ページ抜粋
·····

受賞者:森 宏(名古屋大学大学院環境学研究科)
受賞論文:Mori, H. and Wallis, S. R., 2010. Large-scale folding in the Asemi-gawa region of the Sanbagawa Belt, southwest Japan. Island Arc, 19, 357-370.

  本論文では,四国三波川変成帯の高変成度部の構造がどのようにして形成されたかという古くからの重要な問題を解明するため,四国中央部の三波川帯の代表的ルートである汗見川周辺地域において野外および顕微鏡下での詳細な構造観察を行った.その結果,同地域の三波川帯の最高変成度周辺における鉱物帯の繰り返しが大規模な褶曲構造で説明できることを示した.さらに,同論文では,他の地域の地質構造に関する情報をまとめ,各地域での褶曲構造が巨視的な繋がりを立体的なモデルを作成して示し,鉱物帯の分布との関係について議論している.この三波川変成帯の地質構造および沈み込み帯深部におけるプロセスを統一的に解明した研究成果は,日本地質学会研究奨励賞に値すると判断される.

 

 

日本地質学会表彰

 

受賞者:北九州市立自然史・歴史博物館(いのちのたび博物館)
表彰業績:自然・環境保全活動および地質学の教育・普及への貢献

  北九州市立自然史・歴史博物館(いのちのたび博物館)は,後期白亜紀の淡水魚類化石の発見・発掘を契機に,1978年に自然史博物館開設準備室として開設した.以来,今日まで30年余りの活動を通じて,西日本地域最大の自然史博物館として発展してきた.また,本博物館は展示面積約6,100m2の約60%において地質学関連の資料が展示されており,日本を代表する地質博物館でもある.2002年からの累計来館者は300万人を超え,そのうち学校団体の利用は約1万6000件,約100万人に及ぶ.

·····

課題 1
レコードの先頭から「List each element's」を含む行までを、「Document page」を「Rendered page」に置き換えて書き直してください。画像は省いてください。

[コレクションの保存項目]

·····

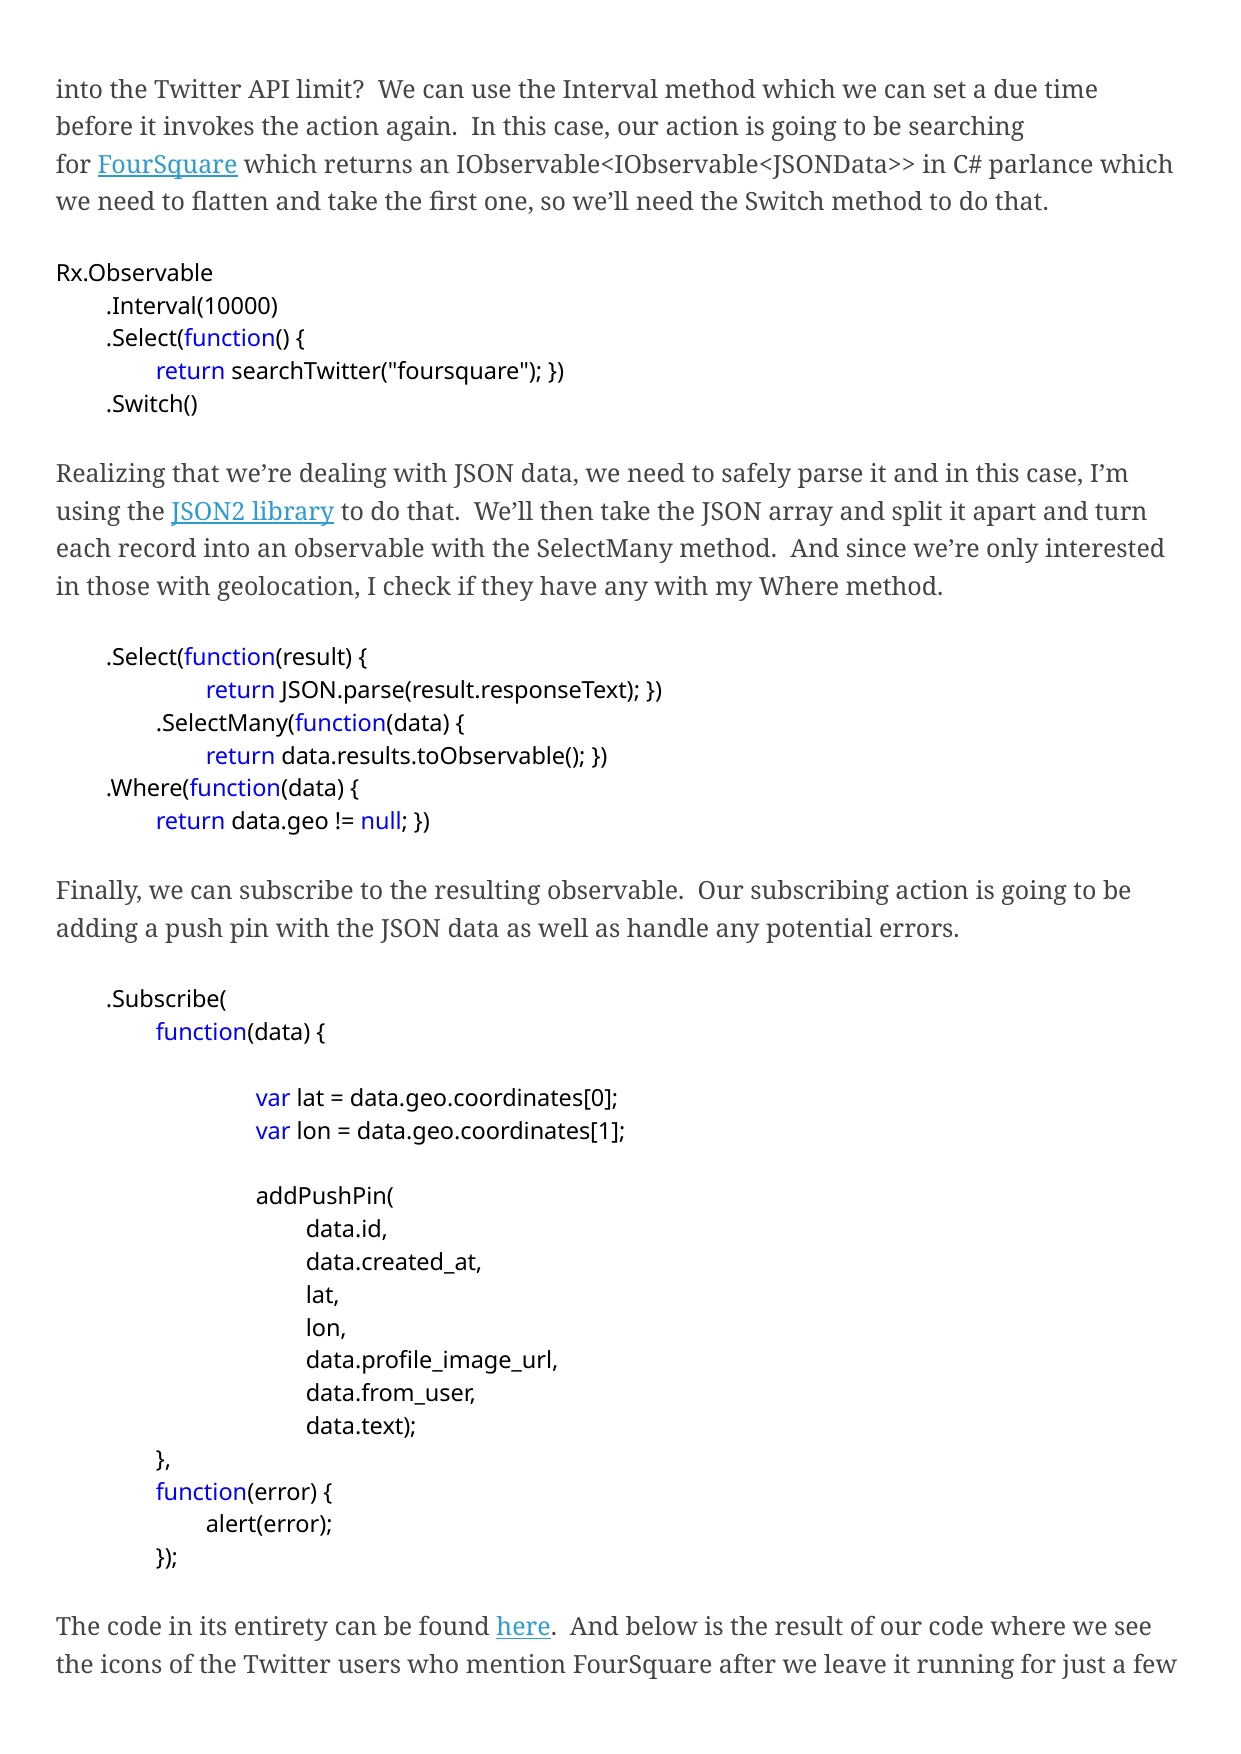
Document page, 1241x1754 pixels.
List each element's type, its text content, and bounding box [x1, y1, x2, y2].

text .Subscribe( [56, 982, 1178, 1015]
text .SelectMany(function(data) { [56, 705, 1178, 738]
text var lon = data.geo.coordinates[1]; [56, 1113, 1178, 1146]
text .Select(function(result) { [56, 640, 1178, 672]
text alert(error); [56, 1507, 1178, 1540]
text }); [56, 1540, 1178, 1572]
text Finally, we can subscribe to the resulting observable. Our subscribing action is going to be adding a push pin with the JSON data as well as handle any potential errors. [56, 869, 1178, 944]
text data.profile_image_url, [56, 1343, 1178, 1376]
text return JSON.parse(result.responseText); }) [56, 672, 1178, 705]
text data.created_at, [56, 1244, 1178, 1277]
text The code in its entirety can be found here. And below is the result of our code where we see the icons of the Twitter users who mention FourSquare after we leave it running for just a few [56, 1605, 1178, 1680]
text data.from_user, [56, 1376, 1178, 1408]
text return data.geo != null; }) [56, 804, 1178, 837]
text Rx.Observable [56, 255, 1178, 288]
text into the Twitter API limit? We can use the Interval method which we can set a due time before it invokes the action again. In this case, our action is going to be searching for FourSquare which returns an IObservable<IObservable<JSONData>> in C# parlance which we need to flatten and take the first one, so we’ll need the Switch method to do that. [56, 68, 1178, 218]
text addPushPin( [56, 1179, 1178, 1212]
text .Interval(10000) [56, 288, 1178, 321]
text return data.results.toObservable(); }) [56, 738, 1178, 771]
text .Select(function() { [56, 321, 1178, 354]
text data.id, [56, 1212, 1178, 1244]
text lat, [56, 1277, 1178, 1310]
text var lat = data.geo.coordinates[0]; [56, 1080, 1178, 1113]
text Realizing that we’re dealing with JSON data, we need to safely parse it and in this case, I’m using the JSON2 library to do that. We’ll then take the JSON array and split it apart and turn each record into an observable with the SelectMany method. And since we’re only interested in those with geolocation, I check if they have any with my Where method. [56, 452, 1178, 602]
text function(error) { [56, 1474, 1178, 1507]
text data.text); [56, 1408, 1178, 1441]
text .Where(function(data) { [56, 771, 1178, 804]
text return searchTwitter("foursquare"); }) [56, 354, 1178, 387]
text }, [56, 1441, 1178, 1474]
text .Switch() [56, 387, 1178, 419]
text lon, [56, 1310, 1178, 1343]
text function(data) { [56, 1015, 1178, 1047]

·····

課題 2
日本地質学会の表彰に関する文章を、最後の文に続けて書き進めてください。

想定解答 1
Rendered page, 1241x1754 pixels.
List each element's type, its text content, and bounding box [x1, y1, x2, y2].

想定解答 2
北九州市周辺は,かつての炭鉱地域としての地質学的地勢と東アジアに隣接する地理的条件を生かし製鉄の町として発展,四大工業地帯の1つとして日本の経済的発展を支えてきた.しかし,一方で大気汚染等の公害問題が発生し,地域環境が危機的状況に追い込まれた経験を持つ.北九州市はそれを克服するための環境保全を実践する中で,地球環境についての市民への啓蒙活動の重要性を認知し,活動のための中核機関として博物館を位置づけた.このような背景の中,地域地質資料や所蔵資料を活用した博物館が行ってきた取り組みは,博物館自然史友の会を通じた出版活動,野外地質観察会,地質学・古生物学に関する普及講座,平尾台などの天然記念物の保全活動など,環境保全活動,自然保護活動,地学教育などの多岐におよび,「いのちのたび」という館名に込められた期待を超えたものと評価される.
北九州市立自然史・歴史博物館は地質学の普及と広報にも直接的に関与してきた.第1回地質の日には特別展示【地球と生命】を開催し,合わせて記念事業を企画している.また,西日本支部例会や西日本・近畿・四国,三支部同例会を開催したほか,古生物学会や洞窟学会など地質学に関連する学会,国際シンポジウムも多数開催してきた.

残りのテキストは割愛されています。